10 Best Movie Screenplays Since 2010
8. Desperate Hours
Genre-Period. Writer: E. Nicholas Mariani
Purportedly soon to be a film starring Johnny Depp (not sure about the casting there), this riveting story about a small town in the U.S coming to terms with both the aftermath of WW1 and the onset of the Spanish Flu, supercharges what could have been a slow-burning period drama into an absorbing investigation into themes of loss, reconciliation, forgiveness and an America in flux, forever leaving its pastoral roots to become the technological behemoth we recognize today.
Welcome to a world where Ford Model T's jostle for parking space with reined horses, deadly Tommy guns combat vintage Colt.44s, and telegrams and locomotives intrude upon the insular gossip of the townsfolk. The story follows Frank Sullivan, a man who has lost his entire family to war and disease, who now lives as a recluse.

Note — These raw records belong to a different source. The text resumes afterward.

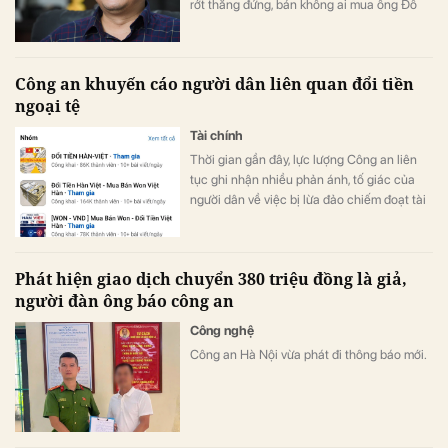
rớt thẳng đứng, bán không ai mua ông Đỗ
Tiến Dũng quyết “đâm lao thì phải theo lao”.
Công an khuyến cáo người dân liên quan đổi tiền
ngoại tệ
Tài chính
Thời gian gần đây, lực lượng Công an liên
tục ghi nhận nhiều phản ánh, tố giác của
người dân về việc bị lừa đảo chiếm đoạt tài
sản khi tham gia các hoạt động đổi tiền
ngoại tệ trực tuyến, đặc biệt là giao dịch
giữa đồng Việt Nam (VND) và Won Hàn
Phát hiện giao dịch chuyển 380 triệu đồng là giả,
Quốc (KRW).
người đàn ông báo công an
Công nghệ
Công an Hà Nội vừa phát đi thông báo mới.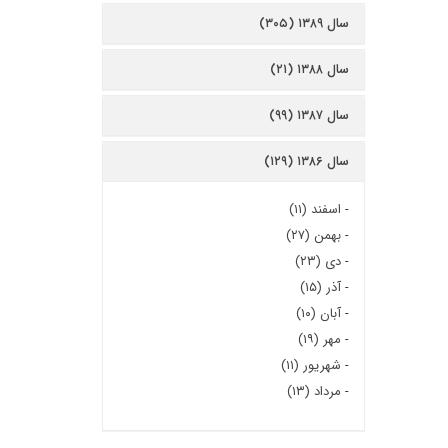
سال ۱۳۸۹ (۳۰۵)
سال ۱۳۸۸ (۲۱)
سال ۱۳۸۷ (۹۹)
سال ۱۳۸۶ (۱۲۹)
-
اسفند (۱۱)
-
بهمن (۲۷)
-
دی (۲۳)
-
آذر (۱۵)
-
آبان (۱۰)
-
مهر (۱۹)
-
شهریور (۱۱)
-
مرداد (۱۳)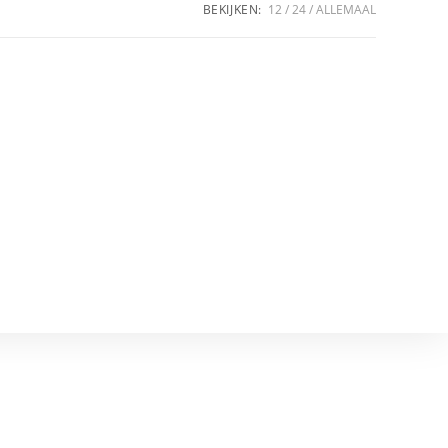
BEKIJKEN:
12
24
ALLEMAAL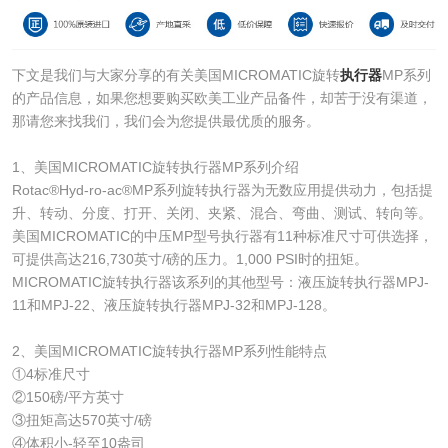
下文是我们与大家分享的有关美国MICROMATIC旋转
执行器
MP系列
的产品信息，如果您想要购买欧美工业产品备件，却苦于没有渠道，
那请您来找我们，我们会为您提供最优质的服务。
1、美国MICROMATIC旋转执行器MP系列介绍
Rotac®Hyd-ro-ac®MP系列旋转执行器为无数应用提供动力，包括提
升、转动、分度、打开、关闭、夹紧、混合、弯曲、测试、转向等。
美国MICROMATIC的中压MP型号执行器有11种标准尺寸可供选择，
可提供高达216,730英寸/磅的压力。1,000 PSI时的扭矩。
MICROMATIC旋转执行器该系列的其他型号：液压旋转执行器MPJ-
11和MPJ-22、液压旋转执行器MPJ-32和MPJ-128。
2、美国MICROMATIC旋转执行器MP系列性能特点
①4标准尺寸
②150磅/平方英寸
③扭矩高达570英寸/磅
④体积小-轻至10盎司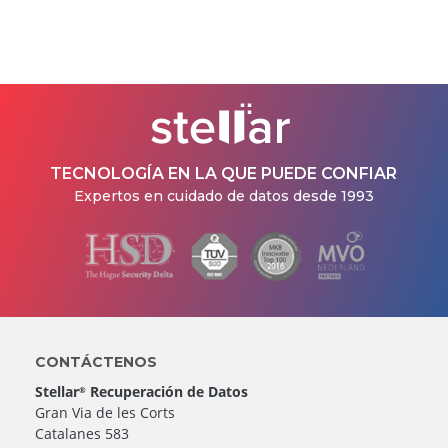
TECNOLOGÍA EN LA QUE PUEDE CONFIAR
Expertos en cuidado de datos desde 1993
CONTÁCTENOS
Stellar
Recuperación de Datos
®
Gran Via de les Corts
Catalanes 583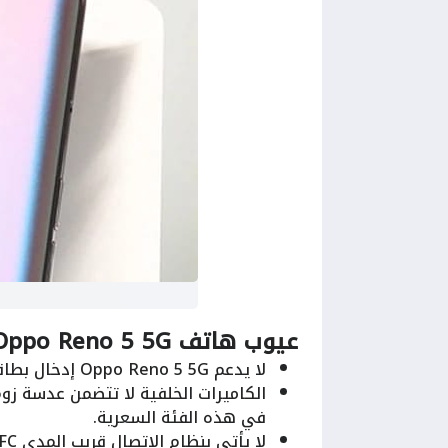
عيوب هاتف Oppo Reno 5 5G
لا يدعم Oppo Reno 5 5G إدخال بطاقة توسيع الذاكرة في أي مدخل.
الكاميرات الخلفية لا تتضمن عدسة زو
في هذه الفئة السعرية.
لا يأتي بنظام الاتصال قريب المدى NFC.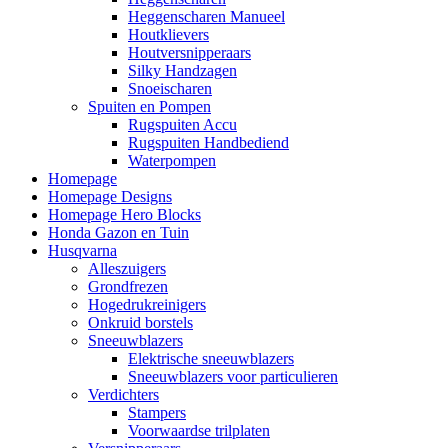
Heggenscharen Manueel
Houtklievers
Houtversnipperaars
Silky Handzagen
Snoeischaren
Spuiten en Pompen
Rugspuiten Accu
Rugspuiten Handbediend
Waterpompen
Homepage
Homepage Designs
Homepage Hero Blocks
Honda Gazon en Tuin
Husqvarna
Alleszuigers
Grondfrezen
Hogedrukreinigers
Onkruid borstels
Sneeuwblazers
Elektrische sneeuwblazers
Sneeuwblazers voor particulieren
Verdichters
Stampers
Voorwaardse trilplaten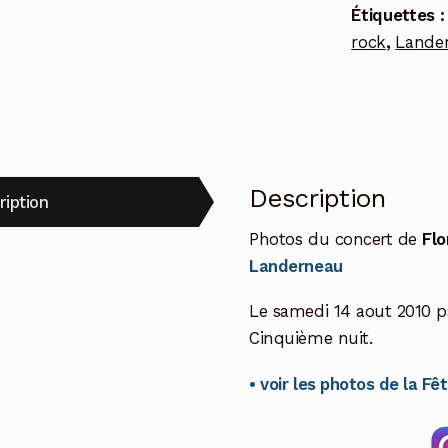
Étiquettes 
rock
,
Lande
Description
ription
Photos du concert de
Flo
Landerneau
Le samedi 14 aout 2010 p
Cinquième nuit.
• voir les photos de la Fê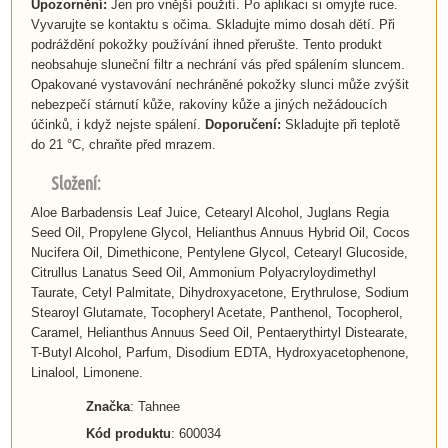
Upozornění:
Jen pro vnější použití. Po aplikaci si omyjte ruce.
Vyvarujte se kontaktu s očima. Skladujte mimo dosah dětí. Při
podráždění pokožky používání ihned přerušte. Tento produkt
neobsahuje sluneční filtr a nechrání vás před spálením sluncem.
Opakované vystavování nechráněné pokožky slunci může zvýšit
nebezpečí stárnutí kůže, rakoviny kůže a jiných nežádoucích
účinků, i když nejste spálení.
Doporučení:
Skladujte při teplotě
do 21 °C, chraňte před mrazem.
Složení:
Aloe Barbadensis Leaf Juice, Cetearyl Alcohol, Juglans Regia
Seed Oil, Propylene Glycol, Helianthus Annuus Hybrid Oil, Cocos
Nucifera Oil, Dimethicone, Pentylene Glycol, Cetearyl Glucoside,
Citrullus Lanatus Seed Oil, Ammonium Polyacryloydimethyl
Taurate, Cetyl Palmitate, Dihydroxyacetone, Erythrulose, Sodium
Stearoyl Glutamate, Tocopheryl Acetate, Panthenol, Tocopherol,
Caramel, Helianthus Annuus Seed Oil, Pentaerythirtyl Distearate,
T-Butyl Alcohol, Parfum, Disodium EDTA, Hydroxyacetophenone,
Linalool, Limonene.
Značka
: Tahnee
Kód produktu
: 600034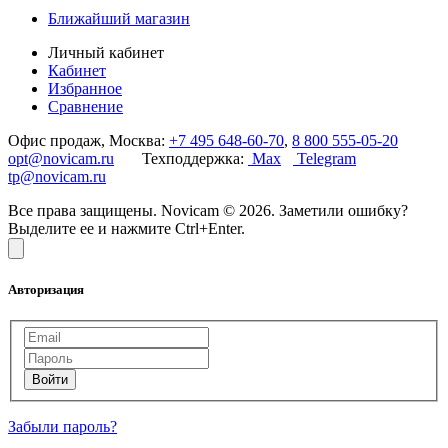
Ближайший магазин
Личный кабинет
Кабинет
Избранное
Сравнение
Офис продаж, Москва:
+7 495 648-60-70
,
8 800 555-05-20
opt@novicam.ru
Техподдержка:
Max
Telegram
tp@novicam.ru
Все права защищены. Novicam © 2026. Заметили ошибку?
Выделите ее и нажмите Ctrl+Enter.
Авторизация
Забыли пароль?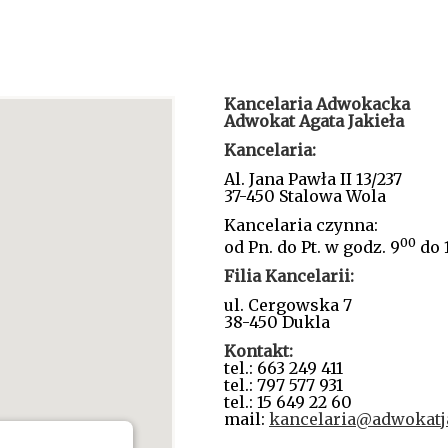
Kancelaria Adwokacka
Adwokat Agata Jakieła
Kancelaria:
Al. Jana Pawła II 13/237
37-450 Stalowa Wola
Kancelaria czynna:
00
od Pn. do Pt. w godz. 9
do 
Filia Kancelarii:
ul. Cergowska 7
38-450 Dukla
Kontakt:
tel.: 663 249 411
tel.: 797 577 931
tel.: 15 649 22 60
mail:
kancelaria@adwokatja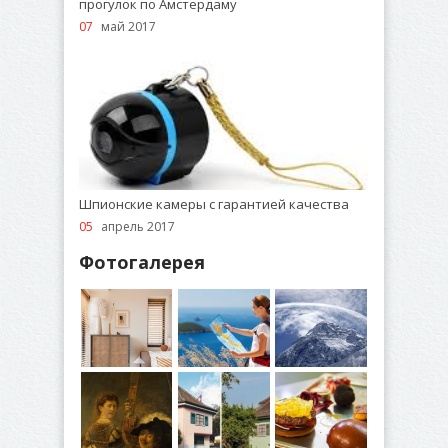
прогулок по Амстердаму
07
май 2017
Шпионские камеры с гарантией качества
05
апрель 2017
Фотогалерея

However, when an injured woman shows up on his doorstep, being chased by vengeful out-of-town mobsters, she begins to embody for Frank everything that he's lost in life and he swears to protect her from those who want her dead. The problem-the entire town have suffered enough, far, far too much in fact, and demand she is peaceably handed over to the mobsters.
What makes Desperate Hours such a good script is the central conflict which runs through it, which asks how does a town devastated by loss move on? Do they come together and unite over this girl and suffer more deaths or do they leave her for the wolves and protect their own? With a third Act that beautifully captures the violence that American society would suffer in subsequent years, Desperate Hours is part western, part gangster movie and part dramatic mediation on progress and change in rural America where everybody lives in fear of what the future will bring.
This is one to study for all you budding screenwriters out there. Everything which is set up is later paid off, there is drama in every singe scene, there are masses of interpersonal conflict and is infused with themes we can all relate too. By the end of the script you can't help but think this story acts as the true barometer for the rise of modern America.